A recent survey made by Guangdong provincial Labor and Social Security Department (LSSD) in eight major industrial cities of the Pearl River Delta shows that labor intensive enterprises, once the most thriving industry of the region, are being troubled by worker shortage.

"Compared with other regions of the country, the attraction for migrant workers of Guangdong which still strongly depends on traditional labor intensive industries, are weakening," said Huang Linyan, head of the salary office of the LSSD of Guangdong.

Moreover, as Guangdong has recently  increased its minimum salary by some 100 yuan (US$12), which involves the social security fund, labor intensive enterprises feel more pressure from the rise of labor force cost.

"I will try raising salary to employ enough workers.

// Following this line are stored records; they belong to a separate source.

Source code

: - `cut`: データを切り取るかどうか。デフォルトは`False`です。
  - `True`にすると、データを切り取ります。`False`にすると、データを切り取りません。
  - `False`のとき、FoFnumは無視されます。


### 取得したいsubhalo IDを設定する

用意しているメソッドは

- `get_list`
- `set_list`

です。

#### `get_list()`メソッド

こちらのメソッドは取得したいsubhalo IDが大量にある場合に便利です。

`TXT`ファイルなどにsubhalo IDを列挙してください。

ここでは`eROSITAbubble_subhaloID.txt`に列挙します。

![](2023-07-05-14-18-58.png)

But the meager profits of the industry make the salary margin rather small," said a businessman from Hong Kong who owns a shoe factory in Guangdong.

Responding to the possible weakening of Guangdong's attraction for migrant workers and talents in various fields, the provincial government has started to adjust its policies in attracting foreign capital, including promoting foreign-invested high- and new-technological enterprises, research and development centers, modern service sections and introducing foreign investment in labor intensive enterprises to eastern and western parts and the mountainous area of the province that are relatively laggard in economic development.